Jeżeli o coś można mieć do „Siódemki” zastrzeżenia, to o brak jakiegokolwiek bohatera, z którym można by się identyfikować. Jak na książkę, próbująca opisać mity i kompleksy całego narodu, wszyscy są tu niezwykle odlegli, wręcz zdehumanizowani (podobne odczucia miałem czytając kilka lat temu „Wieczny Grunwald” Szczepana Twardocha, książkę równie zafiksowaną na punkcie polskości). Jedynym ludzkim momentem Pawła jest tułaczka po płonącym osiedlu, na którym się wychował. Przez moment widzimy go wtedy bezbronnego i szczerego, przestraszonego szaleństwem, które się wokół rozgrywa. Szerek szybko ucina to jednak wprowadzeniem kolejnej fantastycznej postaci, wszechwiedzącego narratora, który przemawia od początku powieści.

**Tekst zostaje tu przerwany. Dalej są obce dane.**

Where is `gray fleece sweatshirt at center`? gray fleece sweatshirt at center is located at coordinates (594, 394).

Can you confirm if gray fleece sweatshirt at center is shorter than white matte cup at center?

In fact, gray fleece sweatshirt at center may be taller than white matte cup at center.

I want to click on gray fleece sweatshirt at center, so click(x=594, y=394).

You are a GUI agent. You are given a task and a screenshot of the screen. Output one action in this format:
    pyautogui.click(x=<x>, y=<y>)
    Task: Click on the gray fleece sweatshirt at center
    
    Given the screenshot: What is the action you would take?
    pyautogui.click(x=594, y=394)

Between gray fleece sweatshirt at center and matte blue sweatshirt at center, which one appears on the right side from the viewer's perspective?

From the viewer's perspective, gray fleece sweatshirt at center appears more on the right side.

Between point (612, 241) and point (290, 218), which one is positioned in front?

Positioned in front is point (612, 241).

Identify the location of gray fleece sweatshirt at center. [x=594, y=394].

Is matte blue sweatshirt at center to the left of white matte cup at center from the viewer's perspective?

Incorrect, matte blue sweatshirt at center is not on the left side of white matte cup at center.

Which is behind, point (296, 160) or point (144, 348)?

Jeszcze gorzej jest z innymi postaciami, które nie dostają nawet tej jednej sceny – chociażby wspominani już pan i pleban to bohaterowie dwuwymiarowi i papierowi, służący jedynie zilustrowaniu pewnych stereotypów.
Może to jednak zamierzony zabieg? Może Szczerek chce powiedzieć, że wszyscy jesteśmy wcieleniami różnych (budowanych głównie przez nas samych) stereotypów o Polakach? Przemawiałoby za tym apokaliptyczne zakończenie „Siódemki”, w którym Paweł wpierw wmawia sobie, że może być kimś więcej niż Polakiem, by następnie przekonać się, że to nieprawda. Że obojętne, jak głośno powtarzałby sobie, że „polskość to sztuczny konstrukt” i tak okaże się mu całkowicie podległy. Że naprawdę nie ma ucieczki od tego miejsca w Europie, pomiędzy Niemcami i Rosji. Bo wyparłszy się swojej polskości odkryjemy tylko, że nie ma niczego, co mogłoby wypełnić pustkę po niej. „Niczego, co istnieje”.